In a city that cloaks itself in art, we are spoiled for choice. Our options do not stop at Basel’s borders, either. Last Friday evening, the exhibition Pop Art Design opened at the Vitra Design Museum in Weil am Rhein, Germany for a four-month run. The show is packed with images that reflect a generation’s evolving sense of cultural identity, and coincides with the fiftieth anniversary of the Pop Art movement that began in New York.
Weil am Rhein, Copenhagen, Stockholm: a co-production
At the opening reception, Vitra Museum Director Mateo Kreis described the concept and layout for the exhibition, which for the first time, presents art and design in dialog with each other. Altogether the show unites some 140 works, half of them artworks and half design objects, supplemented with photographs, documents, films and texts. Many of the artworks come from the collections of Denmark’s Louisiana Museum of Modern Art and Sweden’s Moderna Museet, co-producers of the exhibition. Most of the design objects are from the collections of the Vitra Design Museum, whose curator Mathias Schwartz-Clauss conceived the exhibition. Pop Art Design will travel to Copenhagen, then Stockholm in 2013.
Artworks & objects in dialog
The dynamic relationship between Pop Art and design is presented thematically, juxtaposing utilitarian objects that double as sculptural symbols with images and things that can represent each other.
Andy Warhol was a graphic designer in advertising before he became a celebrated artist: at the Vitra, Warhol’s Coca Cola stool sits in front of a 1950s-era Coke vending machine. An early Warhol screen, displayed in the same room, is a highlight of the show.
Window displays on New York’s Fifth Avenue provided a frame for early masterpieces of such artists as Jasper Johns and Robert Rauschenberg, and the evidence for that is here on show, too, snugged up against Richard Hamilton’s “Gold Guggenheim” on an adjacent wall.
I found drama aplenty in the exhibition. A print from Warhol’s Mao series discusses politics with Studio65’s “Leonardo” sofa (1969), at center stage in the exhibition. Across the room Claes Oldenburg’s “Fagend Study” (1968) snares the spotlight. Upstairs, Roy Lichtenstein’s “Yellow Brushstroke” (1965) harmonizes with a Herman Miller sofa in the same color palette. Nearby, Studio65’s “Bocca” (1970), a sofa of bright red lips, anchors a grouping of works epitomizing the sexualized mood of the Pop Art era.
The show presses the museum’s eclectic space to its maximum, presenting works in nooks and crannies, as well as in the building’s larger rooms. Tupperware containers (!) in a glass case face a line of black and white photographs showing a past generation’s efforts to the envision home and personal technology designs of the future. Through this and other juxtapositions, it is suddenly clear how everyday life first came under the still-dominant influence of pop culture.
A Vitra show that is bold, intimate and fun!
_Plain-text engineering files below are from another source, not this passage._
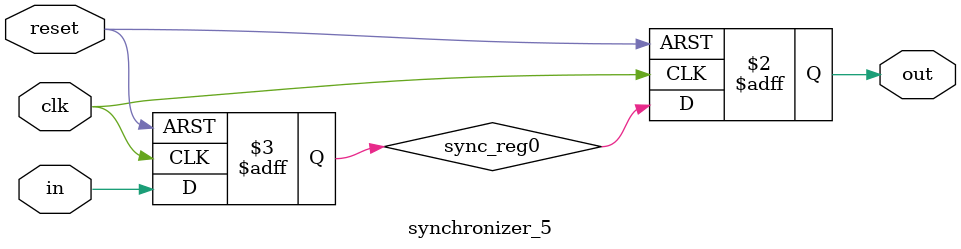
<source format=v>
module synchronizer_5 (
   out,
   in, clk, reset
   );
   parameter DW = 1;
   input  [DW-1:0] in;   
   input           clk;
   input 	   reset;
   output [DW-1:0] out;
   reg [DW-1:0] sync_reg0;
   reg [DW-1:0] out;
   always @ (posedge clk or posedge reset)
     if(reset)
       begin
	  sync_reg0[DW-1:0] <= {(DW){1'b0}};
	  out[DW-1:0]       <= {(DW){1'b0}};
	 end
     else
       begin
	  sync_reg0[DW-1:0] <= in[DW-1:0];
	  out[DW-1:0]       <= sync_reg0[DW-1:0];
       end
endmodule
</source>
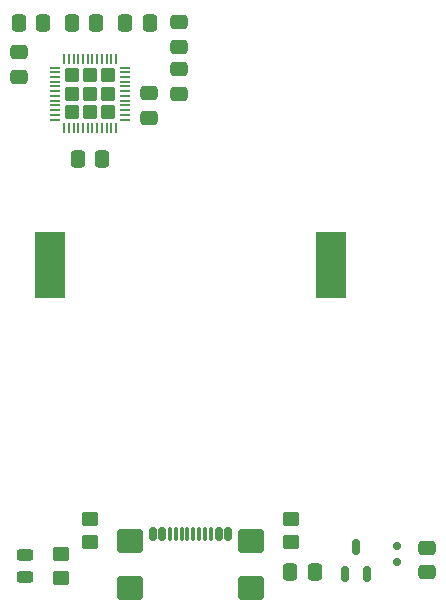
<source format=gbr>
%TF.GenerationSoftware,KiCad,Pcbnew,8.0.3-8.0.3-0~ubuntu24.04.1*%
%TF.CreationDate,2024-06-13T22:02:11+05:00*%
%TF.ProjectId,solartap_mcu_clear,736f6c61-7274-4617-905f-6d63755f636c,rev?*%
%TF.SameCoordinates,Original*%
%TF.FileFunction,Paste,Top*%
%TF.FilePolarity,Positive*%
%FSLAX46Y46*%
G04 Gerber Fmt 4.6, Leading zero omitted, Abs format (unit mm)*
G04 Created by KiCad (PCBNEW 8.0.3-8.0.3-0~ubuntu24.04.1) date 2024-06-13 22:02:11*
%MOMM*%
%LPD*%
G01*
G04 APERTURE LIST*
G04 Aperture macros list*
%AMRoundRect*
0 Rectangle with rounded corners*
0 $1 Rounding radius*
0 $2 $3 $4 $5 $6 $7 $8 $9 X,Y pos of 4 corners*
0 Add a 4 corners polygon primitive as box body*
4,1,4,$2,$3,$4,$5,$6,$7,$8,$9,$2,$3,0*
0 Add four circle primitives for the rounded corners*
1,1,$1+$1,$2,$3*
1,1,$1+$1,$4,$5*
1,1,$1+$1,$6,$7*
1,1,$1+$1,$8,$9*
0 Add four rect primitives between the rounded corners*
20,1,$1+$1,$2,$3,$4,$5,0*
20,1,$1+$1,$4,$5,$6,$7,0*
20,1,$1+$1,$6,$7,$8,$9,0*
20,1,$1+$1,$8,$9,$2,$3,0*%
G04 Aperture macros list end*
%ADD10RoundRect,0.250000X0.475000X-0.337500X0.475000X0.337500X-0.475000X0.337500X-0.475000X-0.337500X0*%
%ADD11RoundRect,0.250000X-0.475000X0.337500X-0.475000X-0.337500X0.475000X-0.337500X0.475000X0.337500X0*%
%ADD12R,2.600000X5.560000*%
%ADD13RoundRect,0.250000X0.450000X-0.350000X0.450000X0.350000X-0.450000X0.350000X-0.450000X-0.350000X0*%
%ADD14RoundRect,0.250000X-0.337500X-0.475000X0.337500X-0.475000X0.337500X0.475000X-0.337500X0.475000X0*%
%ADD15RoundRect,0.250000X-0.840000X-0.750000X0.840000X-0.750000X0.840000X0.750000X-0.840000X0.750000X0*%
%ADD16RoundRect,0.150000X-0.150000X-0.425000X0.150000X-0.425000X0.150000X0.425000X-0.150000X0.425000X0*%
%ADD17RoundRect,0.075000X-0.075000X-0.500000X0.075000X-0.500000X0.075000X0.500000X-0.075000X0.500000X0*%
%ADD18RoundRect,0.243750X-0.456250X0.243750X-0.456250X-0.243750X0.456250X-0.243750X0.456250X0.243750X0*%
%ADD19RoundRect,0.050000X-0.350000X0.050000X-0.350000X-0.050000X0.350000X-0.050000X0.350000X0.050000X0*%
%ADD20RoundRect,0.050000X-0.050000X0.350000X-0.050000X-0.350000X0.050000X-0.350000X0.050000X0.350000X0*%
%ADD21RoundRect,0.250000X-0.370000X0.370000X-0.370000X-0.370000X0.370000X-0.370000X0.370000X0.370000X0*%
%ADD22RoundRect,0.250000X0.337500X0.475000X-0.337500X0.475000X-0.337500X-0.475000X0.337500X-0.475000X0*%
%ADD23RoundRect,0.150000X0.150000X-0.512500X0.150000X0.512500X-0.150000X0.512500X-0.150000X-0.512500X0*%
%ADD24RoundRect,0.150000X0.200000X-0.150000X0.200000X0.150000X-0.200000X0.150000X-0.200000X-0.150000X0*%
%ADD25RoundRect,0.250000X-0.450000X0.350000X-0.450000X-0.350000X0.450000X-0.350000X0.450000X0.350000X0*%
G04 APERTURE END LIST*
D10*
%TO.C,C5*%
X94000000Y-60962500D03*
X94000000Y-63037500D03*
%TD*%
%TO.C,C4*%
X80500000Y-63492500D03*
X80500000Y-65567500D03*
%TD*%
D11*
%TO.C,C3*%
X94000000Y-67037500D03*
X94000000Y-64962500D03*
%TD*%
D12*
%TO.C,BT1*%
X83095000Y-81500000D03*
X106905000Y-81500000D03*
%TD*%
D13*
%TO.C,R1*%
X84000000Y-108000000D03*
X84000000Y-106000000D03*
%TD*%
D14*
%TO.C,C10*%
X82537500Y-61030000D03*
X80462500Y-61030000D03*
%TD*%
D15*
%TO.C,J1*%
X100110000Y-108825000D03*
X100110000Y-104895000D03*
X89890000Y-108825000D03*
X89890000Y-104895000D03*
D16*
X91800000Y-104320000D03*
X92600000Y-104320000D03*
D17*
X93250000Y-104320000D03*
X94250000Y-104320000D03*
X95750000Y-104320000D03*
X96750000Y-104320000D03*
D16*
X97400000Y-104320000D03*
X98200000Y-104320000D03*
X98200000Y-104320000D03*
X97400000Y-104320000D03*
D17*
X96250000Y-104320000D03*
X95250000Y-104320000D03*
X94750000Y-104320000D03*
X93750000Y-104320000D03*
D16*
X92600000Y-104320000D03*
X91800000Y-104320000D03*
%TD*%
D18*
%TO.C,D1*%
X81000000Y-106062500D03*
X81000000Y-107937500D03*
%TD*%
D19*
%TO.C,U1*%
X89450000Y-64800000D03*
X89450000Y-65200000D03*
X89450000Y-65600000D03*
X89450000Y-66000000D03*
X89450000Y-66400000D03*
X89450000Y-66800000D03*
X89450000Y-67200000D03*
X89450000Y-67600000D03*
X89450000Y-68000000D03*
X89450000Y-68400000D03*
X89450000Y-68800000D03*
X89450000Y-69200000D03*
D20*
X88700000Y-69950000D03*
X88300000Y-69950000D03*
X87900000Y-69950000D03*
X87500000Y-69950000D03*
X87100000Y-69950000D03*
X86700000Y-69950000D03*
X86300000Y-69950000D03*
X85900000Y-69950000D03*
X85500000Y-69950000D03*
X85100000Y-69950000D03*
X84700000Y-69950000D03*
X84300000Y-69950000D03*
D19*
X83550000Y-69200000D03*
X83550000Y-68800000D03*
X83550000Y-68400000D03*
X83550000Y-68000000D03*
X83550000Y-67600000D03*
X83550000Y-67200000D03*
X83550000Y-66800000D03*
X83550000Y-66400000D03*
X83550000Y-66000000D03*
X83550000Y-65600000D03*
X83550000Y-65200000D03*
X83550000Y-64800000D03*
D20*
X84300000Y-64050000D03*
X84700000Y-64050000D03*
X85100000Y-64050000D03*
X85500000Y-64050000D03*
X85900000Y-64050000D03*
X86300000Y-64050000D03*
X86700000Y-64050000D03*
X87100000Y-64050000D03*
X87500000Y-64050000D03*
X87900000Y-64050000D03*
X88300000Y-64050000D03*
X88700000Y-64050000D03*
D21*
X84970000Y-68530000D03*
X86500000Y-68530000D03*
X88030000Y-68530000D03*
X84970000Y-67000000D03*
X86500000Y-67000000D03*
X88030000Y-67000000D03*
X84970000Y-65470000D03*
X86500000Y-65470000D03*
X88030000Y-65470000D03*
%TD*%
D10*
%TO.C,C6*%
X91500000Y-66962500D03*
X91500000Y-69037500D03*
%TD*%
D22*
%TO.C,C2*%
X85462500Y-72500000D03*
X87537500Y-72500000D03*
%TD*%
D13*
%TO.C,R2*%
X86500000Y-105000000D03*
X86500000Y-103000000D03*
%TD*%
D23*
%TO.C,U2*%
X108050000Y-107637500D03*
X109950000Y-107637500D03*
X109000000Y-105362500D03*
%TD*%
D24*
%TO.C,D2*%
X112500000Y-105300000D03*
X112500000Y-106700000D03*
%TD*%
D25*
%TO.C,R3*%
X103500000Y-103000000D03*
X103500000Y-105000000D03*
%TD*%
D14*
%TO.C,C1*%
X91537500Y-61000000D03*
X89462500Y-61000000D03*
%TD*%
%TO.C,C11*%
X84962500Y-61030000D03*
X87037500Y-61030000D03*
%TD*%
D11*
%TO.C,C13*%
X115000000Y-105462500D03*
X115000000Y-107537500D03*
%TD*%
D14*
%TO.C,C12*%
X103462500Y-107500000D03*
X105537500Y-107500000D03*
%TD*%
M02*

</source>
Pop Art and Design: Beyond the exhibition
Vitra’s related programming through the exhibition’s run includes talks with artists and curators, film showings, and musical performances in the exhibition space, even an opportunity to play at being Warhol with Polaroid cameras. Look for parallel presentations on Pop Art at the Fondation Beyeler in Riehen, and at Kunstmuseum Basel.